Match on the string "down" in the entries below and return every matching line.

RECORDS FOR THE TASK:
========================================================================

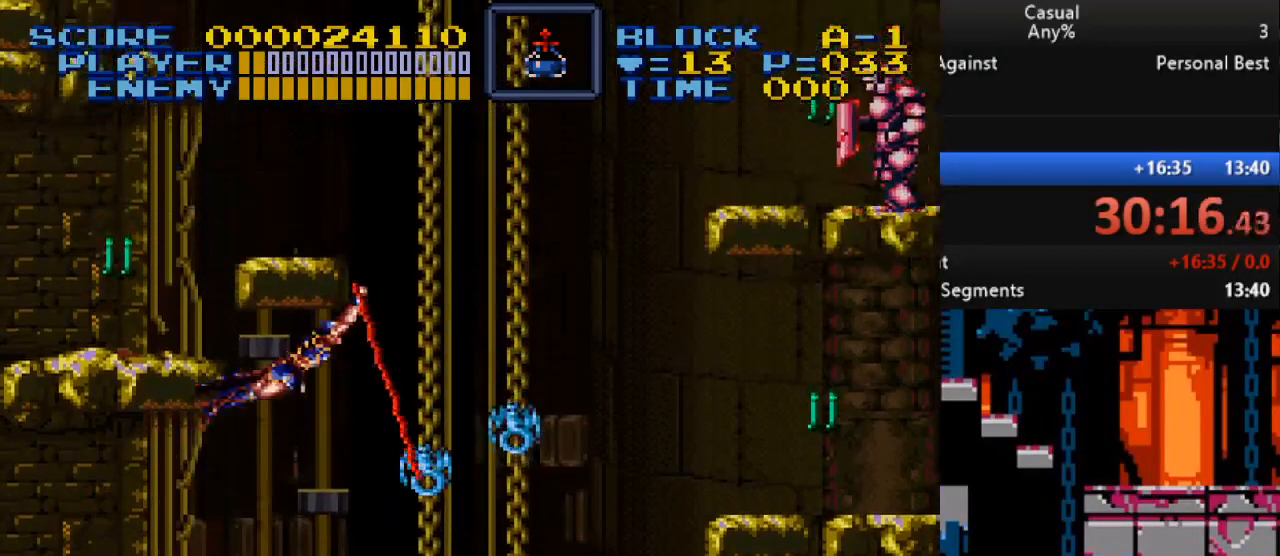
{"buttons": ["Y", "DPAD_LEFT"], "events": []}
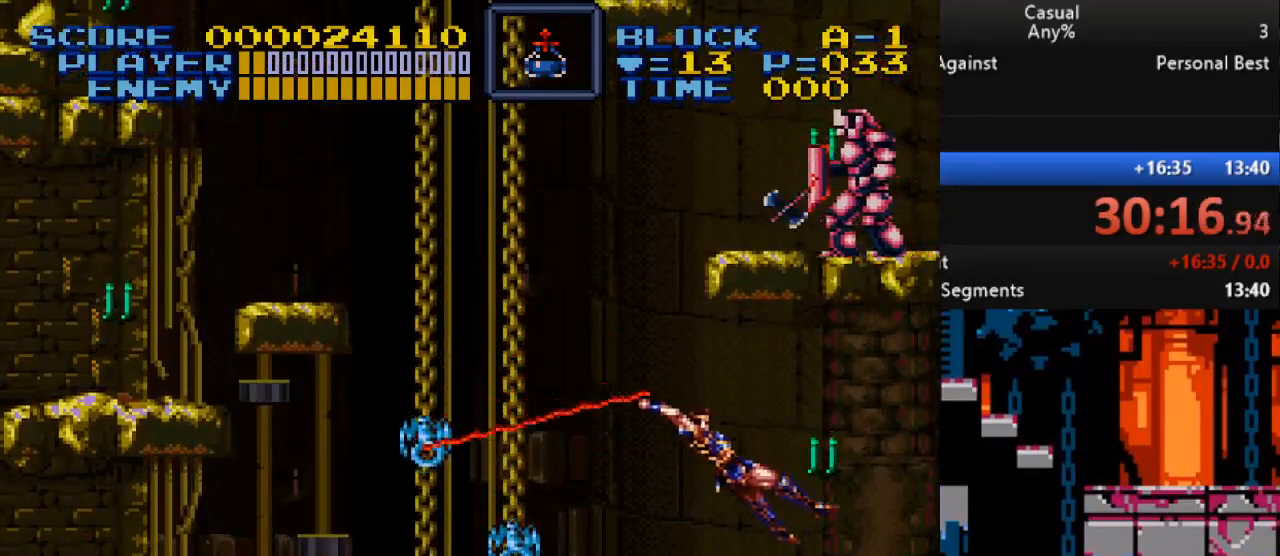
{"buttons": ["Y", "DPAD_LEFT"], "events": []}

========================================================================

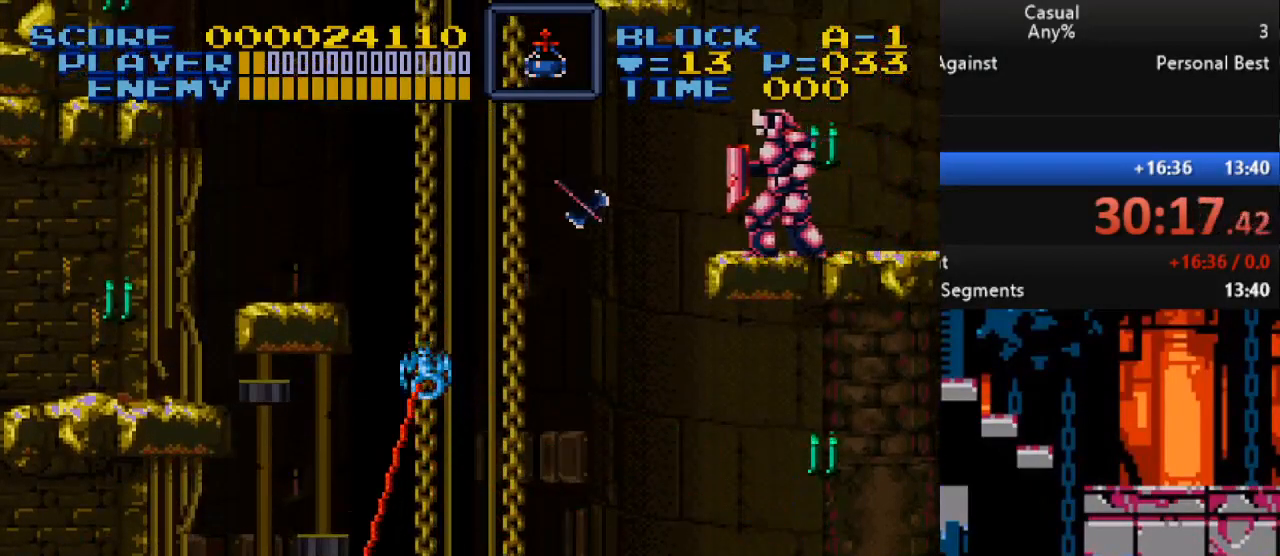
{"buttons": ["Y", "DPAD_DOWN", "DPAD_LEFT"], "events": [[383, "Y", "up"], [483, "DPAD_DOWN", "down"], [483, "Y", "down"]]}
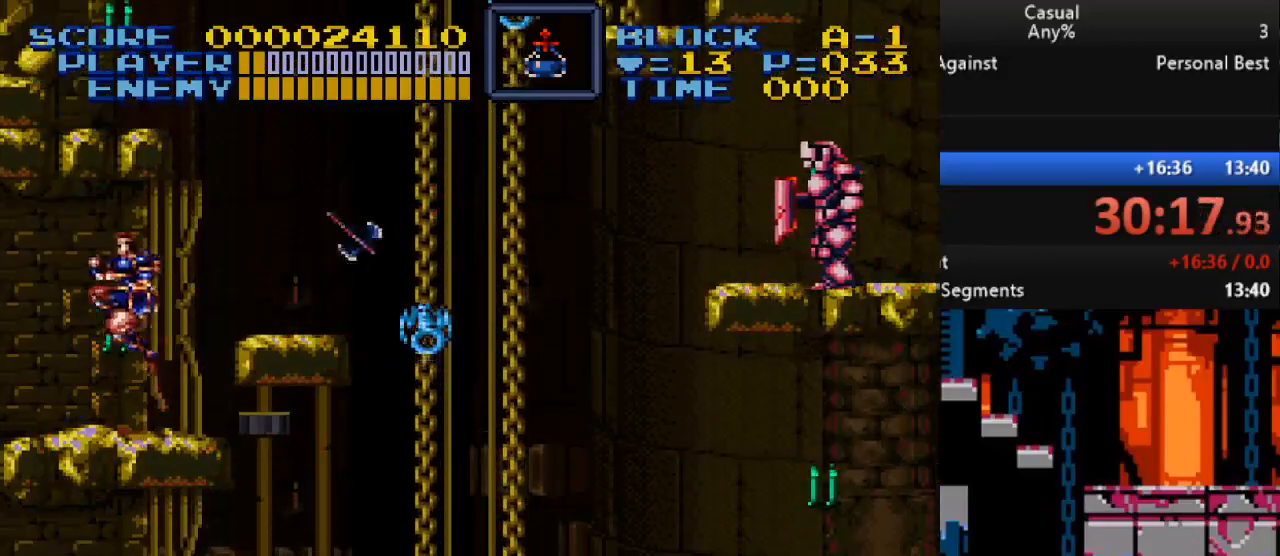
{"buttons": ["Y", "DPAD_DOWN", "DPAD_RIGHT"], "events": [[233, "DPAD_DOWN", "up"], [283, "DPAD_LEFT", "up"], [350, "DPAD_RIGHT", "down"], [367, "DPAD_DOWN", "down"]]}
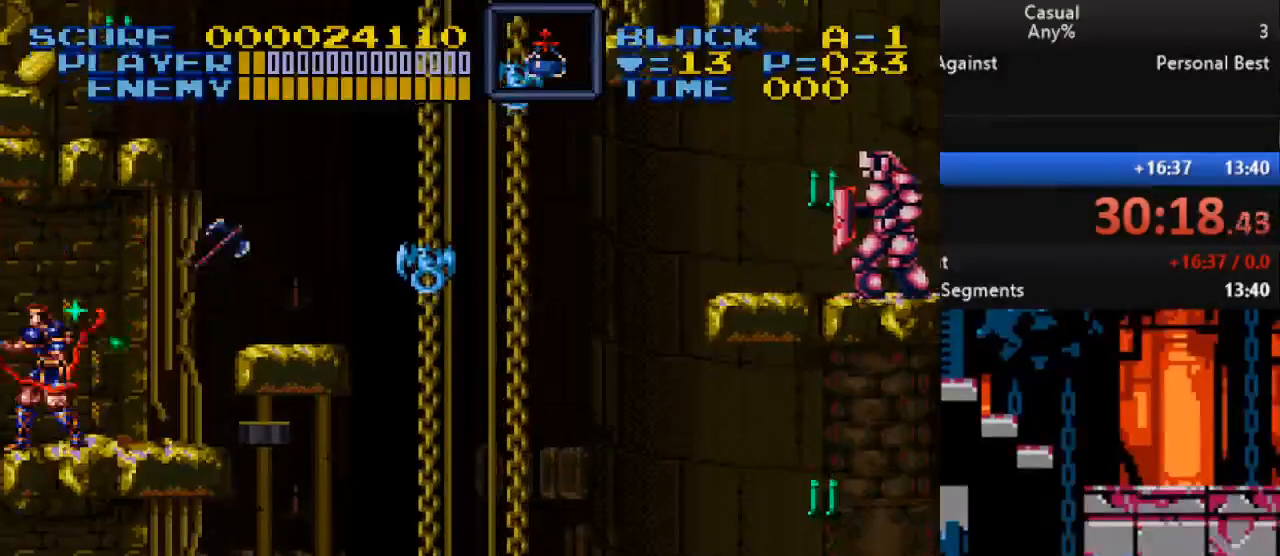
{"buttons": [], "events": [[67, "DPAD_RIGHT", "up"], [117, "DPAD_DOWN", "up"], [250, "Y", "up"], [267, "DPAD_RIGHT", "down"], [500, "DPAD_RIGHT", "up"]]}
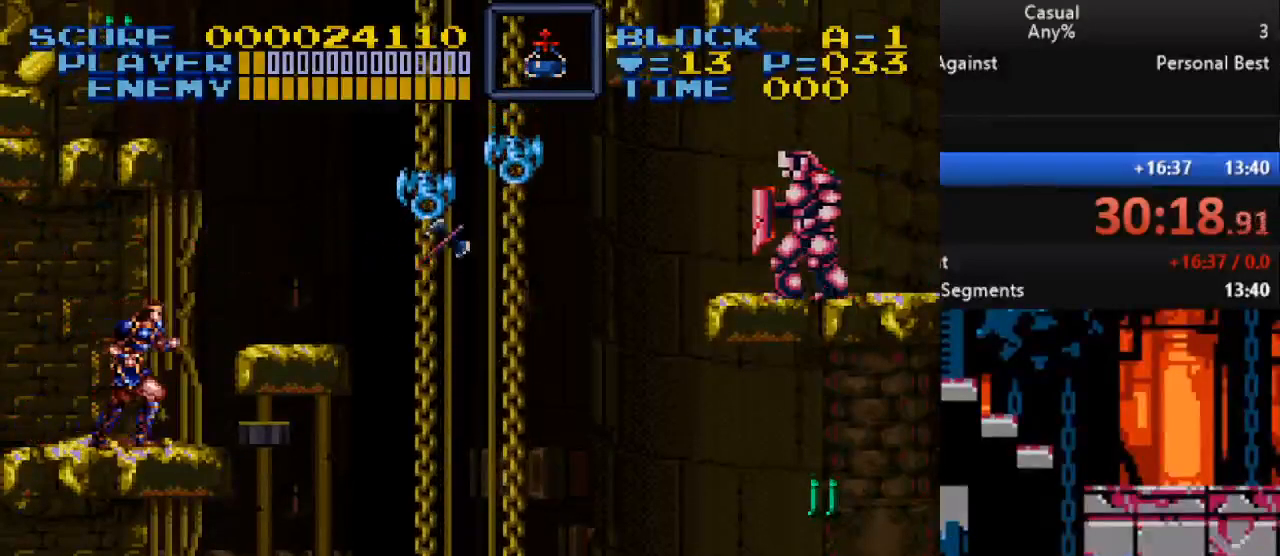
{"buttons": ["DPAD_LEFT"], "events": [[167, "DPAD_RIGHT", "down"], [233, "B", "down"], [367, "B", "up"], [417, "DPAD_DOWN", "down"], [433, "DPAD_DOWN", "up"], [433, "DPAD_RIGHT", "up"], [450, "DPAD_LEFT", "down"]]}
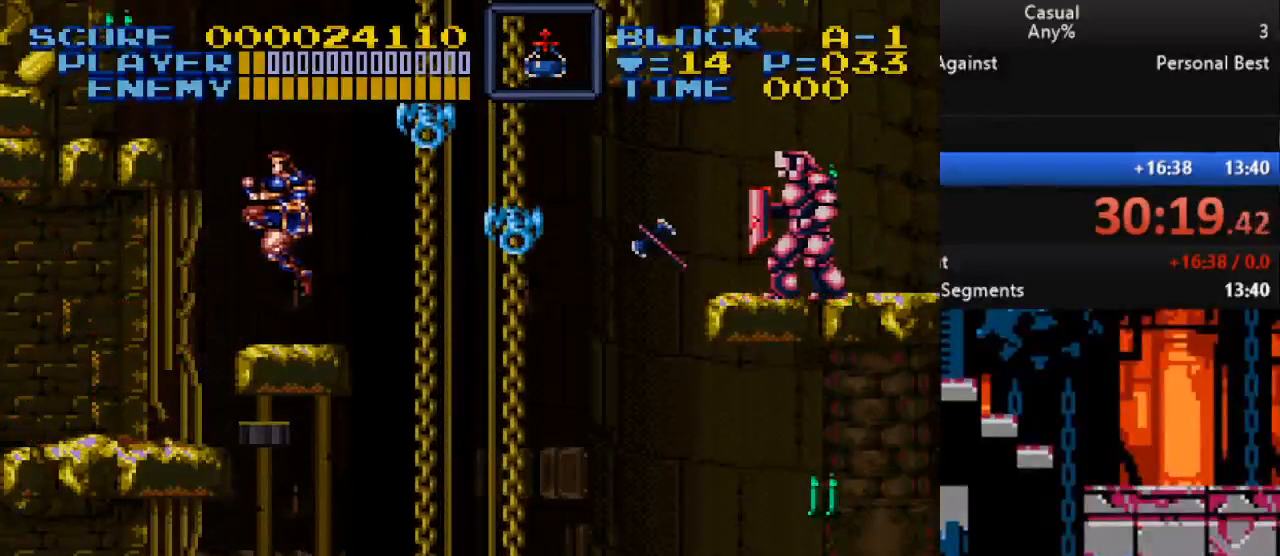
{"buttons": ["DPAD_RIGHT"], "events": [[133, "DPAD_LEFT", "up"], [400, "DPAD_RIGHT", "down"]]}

========================================================================

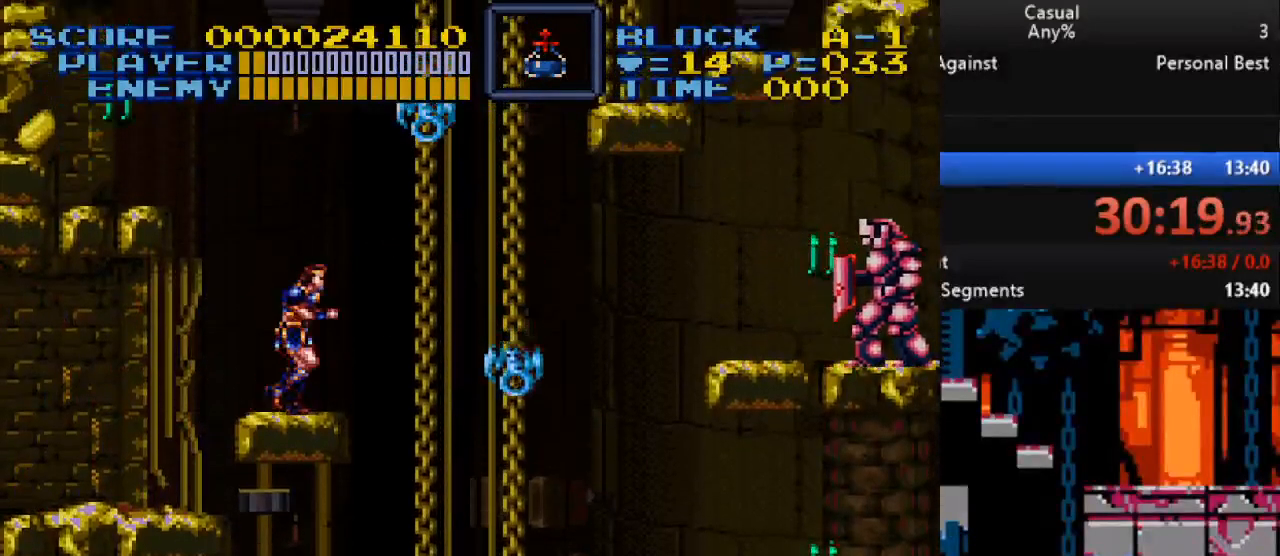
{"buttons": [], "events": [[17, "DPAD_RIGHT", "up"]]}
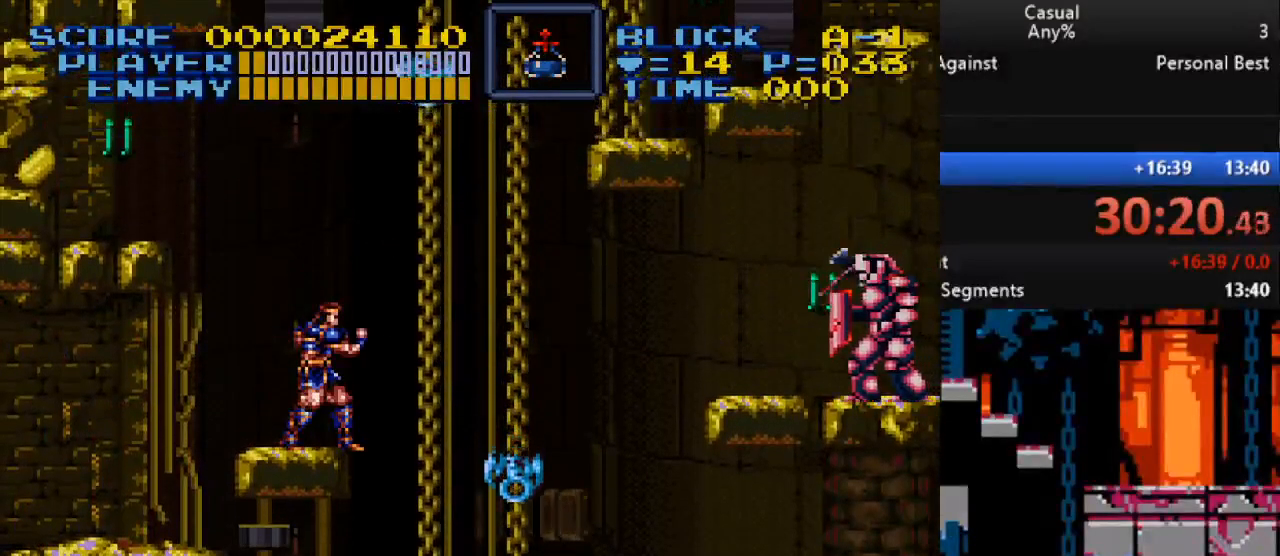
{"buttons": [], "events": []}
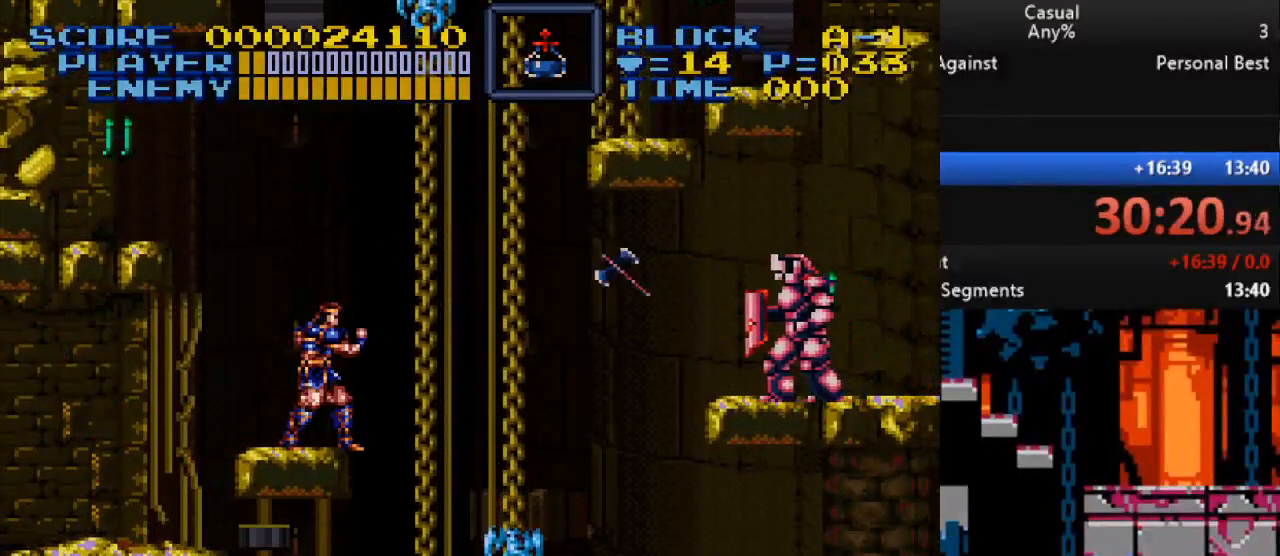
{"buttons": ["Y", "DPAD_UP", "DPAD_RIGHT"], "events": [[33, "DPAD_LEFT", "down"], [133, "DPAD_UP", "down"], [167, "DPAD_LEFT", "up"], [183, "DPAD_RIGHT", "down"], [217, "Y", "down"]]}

========================================================================

SOLUTION FOR THIS TASK:
{"buttons": ["Y", "DPAD_DOWN", "DPAD_LEFT"], "events": [[383, "Y", "up"], [483, "DPAD_DOWN", "down"], [483, "Y", "down"]]}
{"buttons": ["Y", "DPAD_DOWN", "DPAD_RIGHT"], "events": [[233, "DPAD_DOWN", "up"], [283, "DPAD_LEFT", "up"], [350, "DPAD_RIGHT", "down"], [367, "DPAD_DOWN", "down"]]}
{"buttons": [], "events": [[67, "DPAD_RIGHT", "up"], [117, "DPAD_DOWN", "up"], [250, "Y", "up"], [267, "DPAD_RIGHT", "down"], [500, "DPAD_RIGHT", "up"]]}
{"buttons": ["DPAD_LEFT"], "events": [[167, "DPAD_RIGHT", "down"], [233, "B", "down"], [367, "B", "up"], [417, "DPAD_DOWN", "down"], [433, "DPAD_DOWN", "up"], [433, "DPAD_RIGHT", "up"], [450, "DPAD_LEFT", "down"]]}
{"buttons": ["DPAD_RIGHT"], "events": [[133, "DPAD_LEFT", "up"], [400, "DPAD_RIGHT", "down"]]}
{"buttons": ["Y", "DPAD_UP", "DPAD_RIGHT"], "events": [[33, "DPAD_LEFT", "down"], [133, "DPAD_UP", "down"], [167, "DPAD_LEFT", "up"], [183, "DPAD_RIGHT", "down"], [217, "Y", "down"]]}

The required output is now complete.